21. A pharmaceutical formulation according to claim 16, providing an immediate release or modified release of an oxicam NSAID.

22. A pharmaceutical formulation according to claim 16, wherein an oxicam NSAID comprises meloxicam.

23. A pharmaceutical formulation containing niacin and an oxicam NSAID, providing a release of at least about 20% of contained oxicam NSAID and no more than about 10% release of contained niacin, within about 30 minutes after immersion into an aqueous medium having pH values less than about 4.

24. A pharmaceutical formulation according to claim 23, providing a release of at least about 20% of contained oxicam NSAID and no more than about 10% release of contained niacin, within about 60 minutes after immersion into an aqueous medium having pH values less than about 4.

25. A pharmaceutical formulation according to claim 23, providing a release of at least about 10% of contained oxicam NSAID and no more than about 5% of contained niacin, within about 30 minutes following immersion into an aqueous medium having pH values less than about 4.

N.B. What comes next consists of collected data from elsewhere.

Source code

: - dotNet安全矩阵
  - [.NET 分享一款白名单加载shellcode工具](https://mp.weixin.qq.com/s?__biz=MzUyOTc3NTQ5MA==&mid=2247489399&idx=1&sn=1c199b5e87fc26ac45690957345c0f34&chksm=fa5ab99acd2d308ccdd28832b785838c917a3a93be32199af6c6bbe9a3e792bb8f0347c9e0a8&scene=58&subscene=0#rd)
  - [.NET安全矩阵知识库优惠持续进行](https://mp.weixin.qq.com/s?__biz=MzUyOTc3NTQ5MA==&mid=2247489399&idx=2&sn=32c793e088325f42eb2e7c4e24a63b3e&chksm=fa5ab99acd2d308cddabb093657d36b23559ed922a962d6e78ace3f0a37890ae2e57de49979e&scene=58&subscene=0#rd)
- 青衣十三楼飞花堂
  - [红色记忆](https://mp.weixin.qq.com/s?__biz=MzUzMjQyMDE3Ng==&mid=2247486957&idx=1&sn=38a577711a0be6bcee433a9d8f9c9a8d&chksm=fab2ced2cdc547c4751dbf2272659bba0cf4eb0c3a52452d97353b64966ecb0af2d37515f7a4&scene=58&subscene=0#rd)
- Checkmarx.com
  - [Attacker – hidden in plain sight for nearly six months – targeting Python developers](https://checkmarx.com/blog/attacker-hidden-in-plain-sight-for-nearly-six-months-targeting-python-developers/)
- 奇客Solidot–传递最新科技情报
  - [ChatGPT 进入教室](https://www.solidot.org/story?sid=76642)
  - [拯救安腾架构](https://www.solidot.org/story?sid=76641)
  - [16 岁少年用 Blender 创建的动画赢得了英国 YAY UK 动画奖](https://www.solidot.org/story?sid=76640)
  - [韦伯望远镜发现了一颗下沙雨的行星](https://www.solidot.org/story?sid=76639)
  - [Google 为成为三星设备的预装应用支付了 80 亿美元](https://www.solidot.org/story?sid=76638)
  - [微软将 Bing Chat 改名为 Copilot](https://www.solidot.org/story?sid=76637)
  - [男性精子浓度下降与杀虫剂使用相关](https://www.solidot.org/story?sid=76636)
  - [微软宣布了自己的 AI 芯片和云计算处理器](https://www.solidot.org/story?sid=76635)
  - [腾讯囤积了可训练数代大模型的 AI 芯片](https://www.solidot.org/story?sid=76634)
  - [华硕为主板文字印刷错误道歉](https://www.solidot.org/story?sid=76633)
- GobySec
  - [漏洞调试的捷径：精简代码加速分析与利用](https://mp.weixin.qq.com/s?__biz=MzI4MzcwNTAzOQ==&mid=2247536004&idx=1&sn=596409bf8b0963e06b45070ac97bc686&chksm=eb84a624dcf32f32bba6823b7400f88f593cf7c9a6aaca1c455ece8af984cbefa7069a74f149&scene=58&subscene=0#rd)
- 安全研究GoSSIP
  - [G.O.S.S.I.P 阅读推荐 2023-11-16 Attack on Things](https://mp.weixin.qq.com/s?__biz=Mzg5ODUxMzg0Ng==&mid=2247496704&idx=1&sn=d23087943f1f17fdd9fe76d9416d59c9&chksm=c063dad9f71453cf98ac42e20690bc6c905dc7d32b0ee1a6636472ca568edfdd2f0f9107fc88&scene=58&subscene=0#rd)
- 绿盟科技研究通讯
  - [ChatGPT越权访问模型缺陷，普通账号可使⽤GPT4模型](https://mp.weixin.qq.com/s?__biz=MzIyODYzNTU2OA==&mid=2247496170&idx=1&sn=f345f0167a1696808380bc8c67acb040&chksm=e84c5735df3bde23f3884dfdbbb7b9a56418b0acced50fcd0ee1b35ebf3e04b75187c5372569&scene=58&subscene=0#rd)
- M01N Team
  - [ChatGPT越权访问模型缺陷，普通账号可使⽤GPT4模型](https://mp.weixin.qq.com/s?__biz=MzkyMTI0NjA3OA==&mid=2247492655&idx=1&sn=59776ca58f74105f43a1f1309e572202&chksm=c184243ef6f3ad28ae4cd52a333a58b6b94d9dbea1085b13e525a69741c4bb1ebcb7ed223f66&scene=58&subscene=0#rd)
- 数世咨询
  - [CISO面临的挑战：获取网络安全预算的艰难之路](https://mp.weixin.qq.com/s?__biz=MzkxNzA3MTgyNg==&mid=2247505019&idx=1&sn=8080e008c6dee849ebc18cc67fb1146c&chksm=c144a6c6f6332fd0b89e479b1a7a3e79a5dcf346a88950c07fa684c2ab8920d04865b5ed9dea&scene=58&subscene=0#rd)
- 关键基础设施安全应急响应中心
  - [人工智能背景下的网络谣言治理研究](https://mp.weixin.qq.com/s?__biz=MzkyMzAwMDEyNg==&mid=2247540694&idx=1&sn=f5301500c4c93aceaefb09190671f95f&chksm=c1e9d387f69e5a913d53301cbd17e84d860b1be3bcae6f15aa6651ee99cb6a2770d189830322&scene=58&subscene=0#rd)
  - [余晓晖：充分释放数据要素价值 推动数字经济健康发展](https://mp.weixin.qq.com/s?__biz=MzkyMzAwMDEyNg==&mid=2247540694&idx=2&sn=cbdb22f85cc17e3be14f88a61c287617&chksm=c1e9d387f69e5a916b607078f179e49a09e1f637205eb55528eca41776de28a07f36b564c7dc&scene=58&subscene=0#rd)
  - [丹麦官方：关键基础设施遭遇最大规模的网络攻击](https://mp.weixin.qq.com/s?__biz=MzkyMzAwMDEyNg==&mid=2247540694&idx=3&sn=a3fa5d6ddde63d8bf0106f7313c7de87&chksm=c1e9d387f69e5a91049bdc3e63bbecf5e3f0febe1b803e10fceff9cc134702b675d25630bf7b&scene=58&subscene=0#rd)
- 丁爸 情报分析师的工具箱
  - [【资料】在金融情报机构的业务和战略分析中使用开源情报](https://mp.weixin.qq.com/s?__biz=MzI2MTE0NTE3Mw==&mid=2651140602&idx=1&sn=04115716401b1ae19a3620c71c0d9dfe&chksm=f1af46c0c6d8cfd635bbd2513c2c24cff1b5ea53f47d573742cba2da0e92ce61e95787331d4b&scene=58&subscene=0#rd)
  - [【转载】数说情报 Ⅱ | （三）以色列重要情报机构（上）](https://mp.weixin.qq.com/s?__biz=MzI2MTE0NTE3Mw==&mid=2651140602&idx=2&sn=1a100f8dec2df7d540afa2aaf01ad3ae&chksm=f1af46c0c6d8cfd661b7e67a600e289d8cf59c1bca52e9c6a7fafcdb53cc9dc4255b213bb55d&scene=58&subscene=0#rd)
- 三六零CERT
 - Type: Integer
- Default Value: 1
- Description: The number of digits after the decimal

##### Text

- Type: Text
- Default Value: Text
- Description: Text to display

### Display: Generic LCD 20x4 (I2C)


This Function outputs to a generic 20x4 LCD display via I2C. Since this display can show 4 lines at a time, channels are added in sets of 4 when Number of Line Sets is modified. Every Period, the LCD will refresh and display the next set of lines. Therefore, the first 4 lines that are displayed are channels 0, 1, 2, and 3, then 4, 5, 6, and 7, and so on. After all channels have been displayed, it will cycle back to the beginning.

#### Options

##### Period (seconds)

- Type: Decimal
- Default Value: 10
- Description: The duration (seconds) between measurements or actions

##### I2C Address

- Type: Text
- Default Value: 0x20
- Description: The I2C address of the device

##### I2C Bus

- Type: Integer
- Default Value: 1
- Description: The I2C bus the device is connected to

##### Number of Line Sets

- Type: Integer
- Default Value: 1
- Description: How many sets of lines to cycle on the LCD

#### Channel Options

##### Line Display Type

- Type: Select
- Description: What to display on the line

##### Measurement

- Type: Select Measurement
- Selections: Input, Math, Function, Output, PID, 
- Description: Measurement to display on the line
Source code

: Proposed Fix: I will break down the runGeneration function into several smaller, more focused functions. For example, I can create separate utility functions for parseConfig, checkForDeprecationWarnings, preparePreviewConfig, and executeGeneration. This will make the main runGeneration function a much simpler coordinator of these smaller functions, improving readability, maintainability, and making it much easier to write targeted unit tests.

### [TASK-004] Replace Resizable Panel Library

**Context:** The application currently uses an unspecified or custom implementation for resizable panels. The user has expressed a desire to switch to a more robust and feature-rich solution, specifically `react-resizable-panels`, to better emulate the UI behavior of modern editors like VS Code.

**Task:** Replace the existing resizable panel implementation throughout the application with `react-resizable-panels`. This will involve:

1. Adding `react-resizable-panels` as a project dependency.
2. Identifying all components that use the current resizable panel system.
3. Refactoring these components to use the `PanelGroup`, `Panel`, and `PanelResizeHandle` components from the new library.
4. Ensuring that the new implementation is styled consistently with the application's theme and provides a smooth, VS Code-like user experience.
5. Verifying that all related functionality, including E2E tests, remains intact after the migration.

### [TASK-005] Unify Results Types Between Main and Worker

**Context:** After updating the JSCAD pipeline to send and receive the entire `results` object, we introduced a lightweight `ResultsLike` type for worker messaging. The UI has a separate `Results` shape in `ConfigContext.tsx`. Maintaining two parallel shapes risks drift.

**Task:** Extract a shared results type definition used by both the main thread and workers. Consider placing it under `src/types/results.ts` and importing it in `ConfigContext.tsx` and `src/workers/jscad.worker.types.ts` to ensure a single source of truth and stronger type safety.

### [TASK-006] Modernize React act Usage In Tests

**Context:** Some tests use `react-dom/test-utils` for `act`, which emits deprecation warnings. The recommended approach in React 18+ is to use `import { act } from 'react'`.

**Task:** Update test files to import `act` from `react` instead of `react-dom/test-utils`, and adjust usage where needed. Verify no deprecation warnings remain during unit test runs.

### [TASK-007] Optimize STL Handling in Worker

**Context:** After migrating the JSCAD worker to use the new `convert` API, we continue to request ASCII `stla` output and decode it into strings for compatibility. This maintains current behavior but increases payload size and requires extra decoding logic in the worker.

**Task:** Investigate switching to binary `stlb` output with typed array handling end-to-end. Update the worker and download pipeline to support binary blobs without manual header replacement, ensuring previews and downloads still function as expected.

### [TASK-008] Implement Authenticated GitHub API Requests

26. A pharmaceutical formulation according to claim 23, providing a release of at least about 30% of contained oxicam NSAID and no more than about 30% of contained niacin, within about 30 minutes following immersion into an aqueous medium having pH values less than about 4.

27. A pharmaceutical formulation according to claim 23, wherein an oxicam NSAID comprises meloxicam.

28. A pharmaceutical formulation according to claim 23, wherein at least about 15% of contained niacin is released within about 2 hours after immersion into an aqueous medium having pH values at least about 5.